Buffalo Bill Cody’s Museum was a treasure of cowboy artifacts, natural history and wildlife conservation. Well worth the visit. Buffalo Bill State Park where we stayed on the lake was just so beautiful we couldn’t leave. Great resting, with the connectivity we had been missing for so long.
A long drive took us through Sheridan WY and the Bighorn National Forest in freezing weather before we landed in Custer State Park in the Black Hills of South Dakota. From here we visited Rushmore and saw the beginnings of the annual buffalo roundup. There were several herds of thousands of buffalo to be vaccinated tagged and sorted. It’s a huge tourist draw so we didn’t stay, but we rode out to see the herds, and they darn sure live in one of the most beautiful places on earth. Custer SP was the summer White House for Calvin Coolidge and a favorite spot of Eisenhower as well. We loved it too.

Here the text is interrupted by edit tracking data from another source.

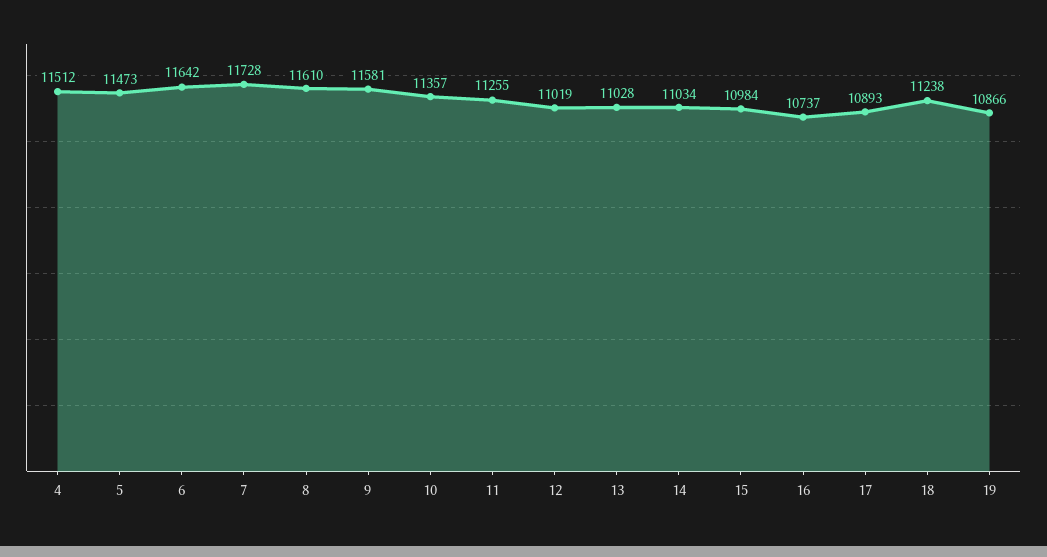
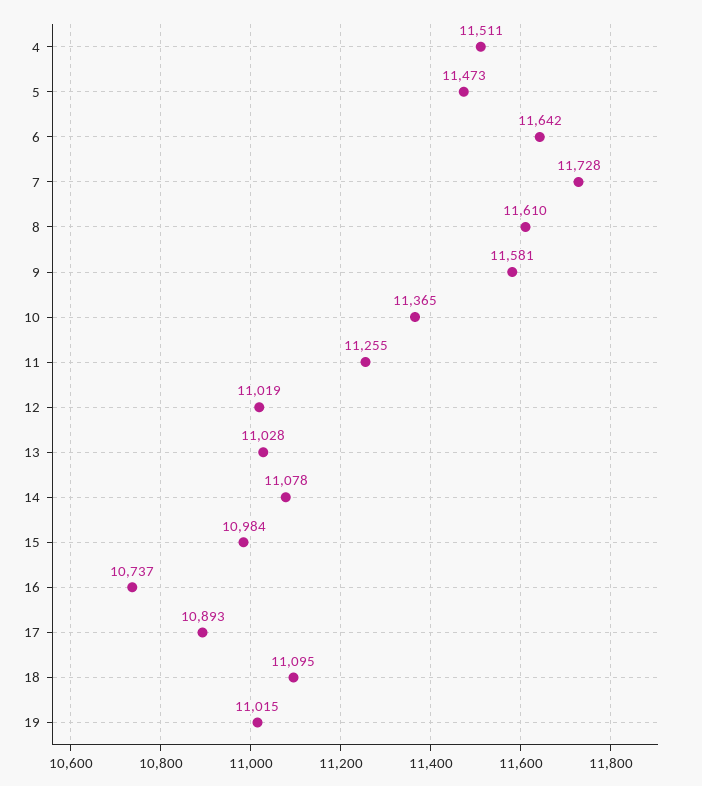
  {
-   "4": 11512,
+   "4": 11511,
    "5": 11473,
    "6": 11642,
    "7": 11728,
    "8": 11610,
    "9": 11581,
-   "10": 11357,
+   "10": 11365,
    "11": 11255,
    "12": 11019,
    "13": 11028,
-   "14": 11034,
+   "14": 11078,
    "15": 10984,
    "16": 10737,
    "17": 10893,
-   "18": 11238,
+   "18": 11095,
-   "19": 10866
+   "19": 11015
  }

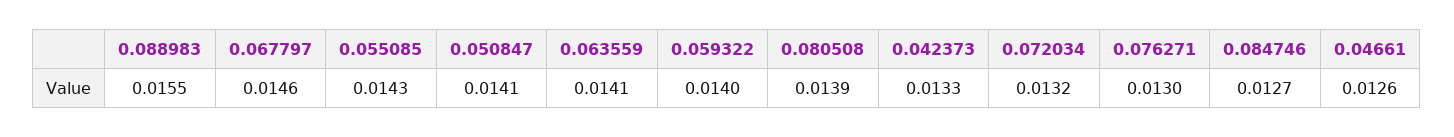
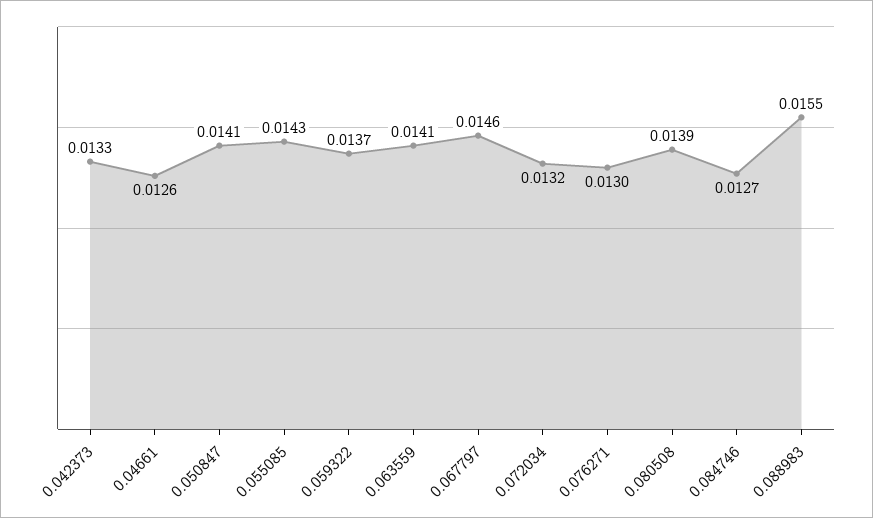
  {
    "0.088983": 0.0155,
    "0.067797": 0.0146,
    "0.055085": 0.0143,
    "0.050847": 0.0141,
    "0.063559": 0.0141,
-   "0.059322": 0.014,
+   "0.059322": 0.0137,
    "0.080508": 0.0139,
    "0.042373": 0.0133,
    "0.072034": 0.0132,
    "0.076271": 0.013,
    "0.084746": 0.0127,
    "0.04661": 0.0126
  }

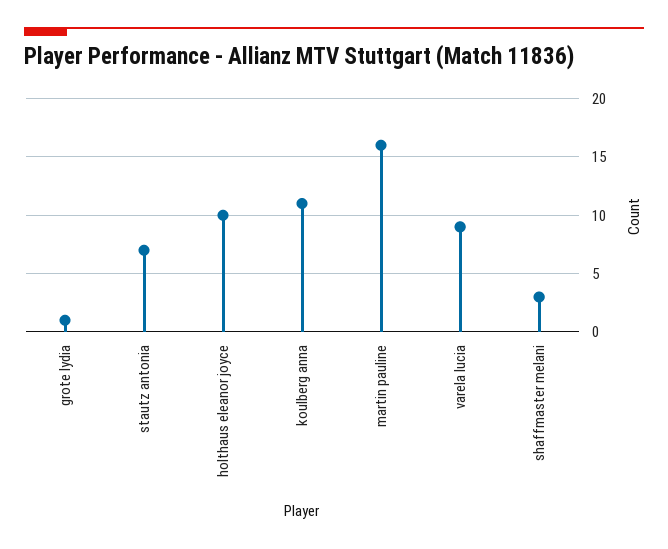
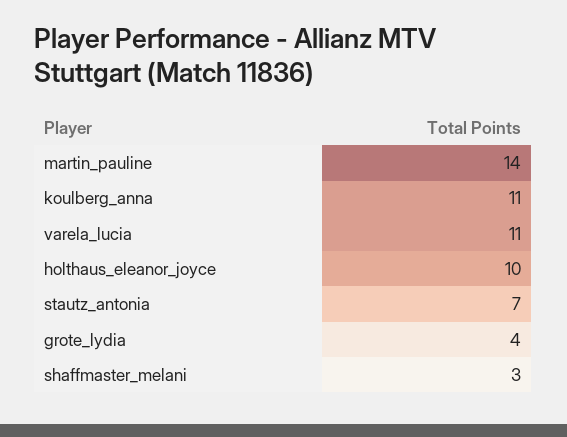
  {
-   "grote lydia": 1,
+   "grote lydia": 4,
    "stautz antonia": 7,
    "holthaus eleanor joyce": 10,
    "koulberg anna": 11,
-   "martin pauline": 16,
+   "martin pauline": 14,
-   "varela lucia": 9,
+   "varela lucia": 11,
    "shaffmaster melani": 3
  }

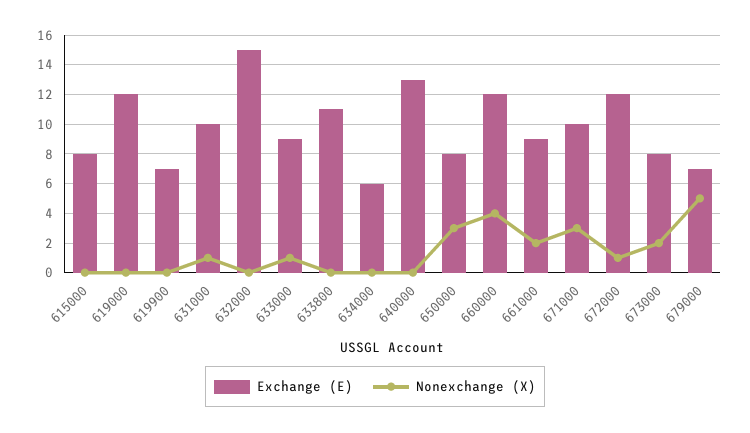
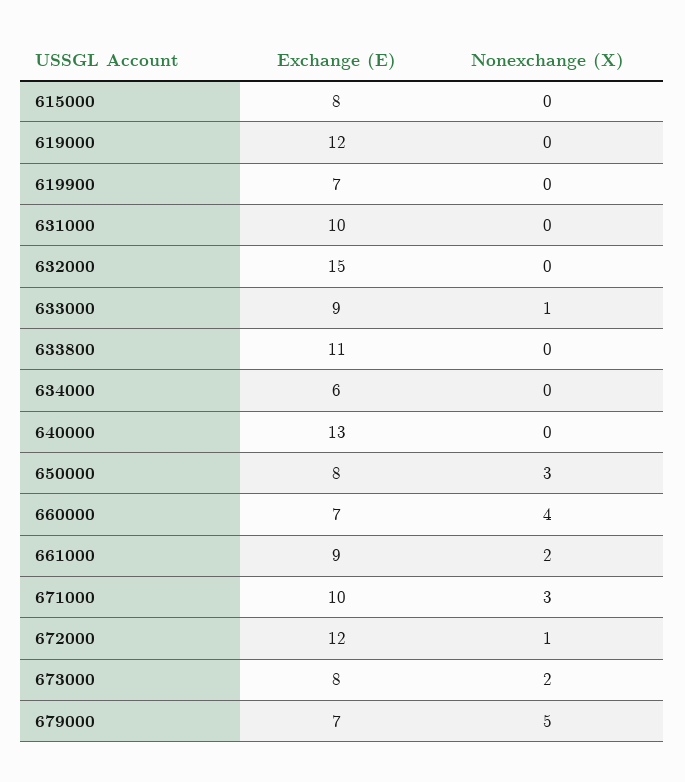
  {
    "Exchange (E)": {
      "615000": 8,
      "619000": 12,
      "619900": 7,
      "631000": 10,
      "632000": 15,
      "633000": 9,
      "633800": 11,
      "634000": 6,
      "640000": 13,
      "650000": 8,
-     "660000": 12,
+     "660000": 7,
      "661000": 9,
      "671000": 10,
      "672000": 12,
      "673000": 8,
      "679000": 7
    },
    "Nonexchange (X)": {
      "615000": 0,
      "619000": 0,
      "619900": 0,
-     "631000": 1,
+     "631000": 0,
      "632000": 0,
      "633000": 1,
      "633800": 0,
      "634000": 0,
      "640000": 0,
      "650000": 3,
      "660000": 4,
      "661000": 2,
      "671000": 3,
      "672000": 1,
      "673000": 2,
      "679000": 5
    }
  }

The thing about the Badlands is the color. After you stand on the overlook and stare out across the eroded wasteland of cliffs and canyons you begin to see that interspersed among them in the most unlikely places are little green glades. As you drive down through the wasteland the focus becomes not the wasteland but rather the tiny valleys showing every conceivable shade of soft green and yellow and purple and other colors I don’t even have a name for. Grass, moss, wildflowers, lichen and the stratified rock amaze the eye at every turn. Granted we were there during the relatively small slice of the year when it’s neither stifling hot nor below zero and blowing snow. We spent most of one day taking in the color before the rain came. The next day we throughly enjoyed our camp on the edge of the wilderness watching the weather transform the Badlands into a mise en scene of stratified rainbow colored rock set against the misty backdrop of the jagged horizon.
Finally we leave the Badlands for the back roads across South Dakota through the Pine Ridge, the Rosebud and the Yankton Reservations into Sioux City, and then the next day across Iowa past Fort Dodge, Waterloo and Cedar Rapids into Davenport. Two days of driving and I remember and reimagine all the westerns I’ve ever watched.
We land for three nights at a little hotel across the Mississippi from Davenport in Moline IL while we get a few fixes for our silver shack. We like Moline, home to John Deere. I wander into a thrift shop and discover what promises to be a great book by a Davenport boy named Harry Hanson. Jennifer scores a local sauce so hot only she can use it.
…So we’re good. Back to reality for a while before we press on northeast for ….Nova Scotia?
We stayed in one of the little cabins in Custer SP- bison poop right outside the door ☺ ate breakfast at the inn. Beautiful place – loved the Badlands too!